25 octobre : « Tâchez de vous ranger au point convenu ; donnez-nous des détails dont vos dépêches manquent... Nous pouvons agir efficacement dans quinze jours ; il faut que vous ayez, à ce moment, 120,000 hommes de vos meilleures troupes au point convenu. »
Le 10 novembre, le général Trochu ne recevant aucune réponse, écrivit à M. Gambetta :
Gouverneur de Paris à M. Gambetta.
10 novembre 1870.
Nous sommes sans nouvelles de Tours depuis le 26 octobre et d'autant plus inquiets que l'ennemi fait répandre dans nos camps des nouvelles sinistres sur l'état des départements.

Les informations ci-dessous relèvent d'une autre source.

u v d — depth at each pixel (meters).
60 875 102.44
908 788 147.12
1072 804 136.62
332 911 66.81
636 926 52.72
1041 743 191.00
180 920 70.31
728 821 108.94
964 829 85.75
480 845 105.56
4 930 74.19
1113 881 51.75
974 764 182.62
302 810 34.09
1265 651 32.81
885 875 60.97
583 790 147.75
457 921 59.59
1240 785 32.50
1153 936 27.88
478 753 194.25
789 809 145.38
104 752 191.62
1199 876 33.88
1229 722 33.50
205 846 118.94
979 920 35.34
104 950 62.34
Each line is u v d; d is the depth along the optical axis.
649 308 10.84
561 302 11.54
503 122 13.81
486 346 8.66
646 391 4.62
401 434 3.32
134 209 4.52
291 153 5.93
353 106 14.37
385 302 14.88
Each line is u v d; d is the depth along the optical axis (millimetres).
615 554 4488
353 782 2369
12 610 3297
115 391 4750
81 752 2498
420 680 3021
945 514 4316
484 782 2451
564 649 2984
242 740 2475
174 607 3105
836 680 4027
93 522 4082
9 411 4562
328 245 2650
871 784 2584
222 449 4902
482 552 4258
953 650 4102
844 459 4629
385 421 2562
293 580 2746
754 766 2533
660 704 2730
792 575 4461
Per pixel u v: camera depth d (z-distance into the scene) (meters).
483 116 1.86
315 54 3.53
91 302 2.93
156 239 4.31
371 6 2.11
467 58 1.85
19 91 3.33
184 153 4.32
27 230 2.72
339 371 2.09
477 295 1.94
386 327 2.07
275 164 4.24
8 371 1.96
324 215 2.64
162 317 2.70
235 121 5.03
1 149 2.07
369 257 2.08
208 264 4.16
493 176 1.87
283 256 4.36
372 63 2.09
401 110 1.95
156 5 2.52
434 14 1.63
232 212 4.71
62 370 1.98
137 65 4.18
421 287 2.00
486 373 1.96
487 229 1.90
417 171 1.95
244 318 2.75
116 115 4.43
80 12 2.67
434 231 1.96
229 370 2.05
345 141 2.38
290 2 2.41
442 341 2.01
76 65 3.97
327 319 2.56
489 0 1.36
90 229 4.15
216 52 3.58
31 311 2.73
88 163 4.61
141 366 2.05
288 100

Votre silence rend aussi la situation du Gouvernement difficile devant la population de Paris, qui croit que nous lui cachons des nouvelles.
Je reviens aux affaires militaires ; il est d'un haut et puissant intérêt que vous ayez, une armée sur la Basse-Seine, s'appuyant sur Rouen, approvisionnée et cheminant avec précaution sur la rive droite. — Dites cela à Bourbaki qui doit se porter là très rapidement, et s'il ne le fait pas, envoyez-y par des voies rapides un gros détachement de l'armée de la Loire. Si, rien de tout cela n'est possible, j'agirai seul du 15 au 18 courant, mais c'est périlleux...
Général TROCHU.
Lettres, dépêches, messages, rien ne put faire prendre en considération le plan de sortie de la Basse-Seine par la Délégation... on ne le discuta même pas.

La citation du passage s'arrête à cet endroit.